Items listed in a dataset
= = =

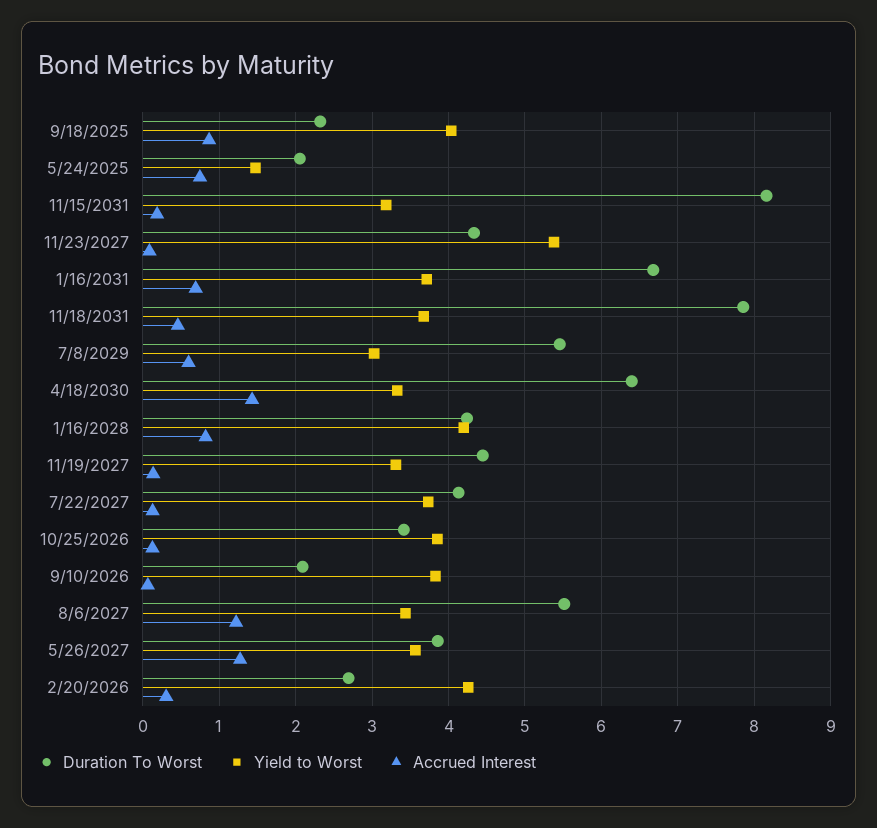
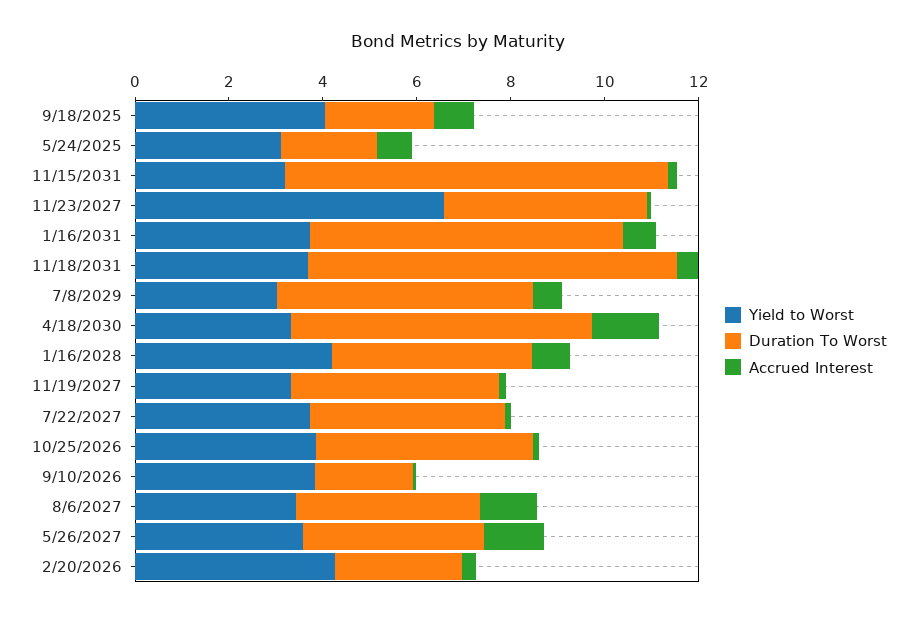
  {
    "Duration To Worst": {
      "9/18/2025": 2.3,
      "5/24/2025": 2.1,
      "11/15/2031": 8.2,
      "11/23/2027": 4.3,
      "1/16/2031": 6.7,
      "11/18/2031": 7.9,
      "7/8/2029": 5.5,
      "4/18/2030": 6.4,
      "1/16/2028": 4.2,
      "11/19/2027": 4.4,
      "7/22/2027": 4.1,
-     "10/25/2026": 3.4,
+     "10/25/2026": 4.5,
      "9/10/2026": 2.1,
-     "8/6/2027": 5.5,
+     "8/6/2027": 4,
      "5/26/2027": 3.9,
      "2/20/2026": 2.7
    },
    "Yield to Worst": {
      "9/18/2025": 4,
-     "5/24/2025": 1.5,
+     "5/24/2025": 3,
      "11/15/2031": 3.2,
-     "11/23/2027": 5.4,
+     "11/23/2027": 6.5,
      "1/16/2031": 3.7,
      "11/18/2031": 3.7,
      "7/8/2029": 3,
      "4/18/2030": 3.3,
      "1/16/2028": 4.2,
      "11/19/2027": 3.3,
      "7/22/2027": 3.7,
      "10/25/2026": 3.9,
      "9/10/2026": 3.8,
      "8/6/2027": 3.4,
      "5/26/2027": 3.6,
      "2/20/2026": 4.3
    },
    "Accrued Interest": {
      "9/18/2025": 0.9,
      "5/24/2025": 0.7,
      "11/15/2031": 0.2,
      "11/23/2027": 0.1,
      "1/16/2031": 0.7,
      "11/18/2031": 0.5,
      "7/8/2029": 0.6,
      "4/18/2030": 1.4,
      "1/16/2028": 0.8,
      "11/19/2027": 0.1,
      "7/22/2027": 0.1,
      "10/25/2026": 0.1,
      "9/10/2026": 0.1,
      "8/6/2027": 1.2,
      "5/26/2027": 1.3,
      "2/20/2026": 0.3
    }
  }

= = =

### Work item
All entries above are to be reproduced exactly, with no pictures.

### Solution to this task
  {
    "Duration To Worst": {
      "9/18/2025": 2.3,
      "5/24/2025": 2.1,
      "11/15/2031": 8.2,
      "11/23/2027": 4.3,
      "1/16/2031": 6.7,
      "11/18/2031": 7.9,
      "7/8/2029": 5.5,
      "4/18/2030": 6.4,
      "1/16/2028": 4.2,
      "11/19/2027": 4.4,
      "7/22/2027": 4.1,
-     "10/25/2026": 3.4,
+     "10/25/2026": 4.5,
      "9/10/2026": 2.1,
-     "8/6/2027": 5.5,
+     "8/6/2027": 4,
      "5/26/2027": 3.9,
      "2/20/2026": 2.7
    },
    "Yield to Worst": {
      "9/18/2025": 4,
-     "5/24/2025": 1.5,
+     "5/24/2025": 3,
      "11/15/2031": 3.2,
-     "11/23/2027": 5.4,
+     "11/23/2027": 6.5,
      "1/16/2031": 3.7,
      "11/18/2031": 3.7,
      "7/8/2029": 3,
      "4/18/2030": 3.3,
      "1/16/2028": 4.2,
      "11/19/2027": 3.3,
      "7/22/2027": 3.7,
      "10/25/2026": 3.9,
      "9/10/2026": 3.8,
      "8/6/2027": 3.4,
      "5/26/2027": 3.6,
      "2/20/2026": 4.3
    },
    "Accrued Interest": {
      "9/18/2025": 0.9,
      "5/24/2025": 0.7,
      "11/15/2031": 0.2,
      "11/23/2027": 0.1,
      "1/16/2031": 0.7,
      "11/18/2031": 0.5,
      "7/8/2029": 0.6,
      "4/18/2030": 1.4,
      "1/16/2028": 0.8,
      "11/19/2027": 0.1,
      "7/22/2027": 0.1,
      "10/25/2026": 0.1,
      "9/10/2026": 0.1,
      "8/6/2027": 1.2,
      "5/26/2027": 1.3,
      "2/20/2026": 0.3
    }
  }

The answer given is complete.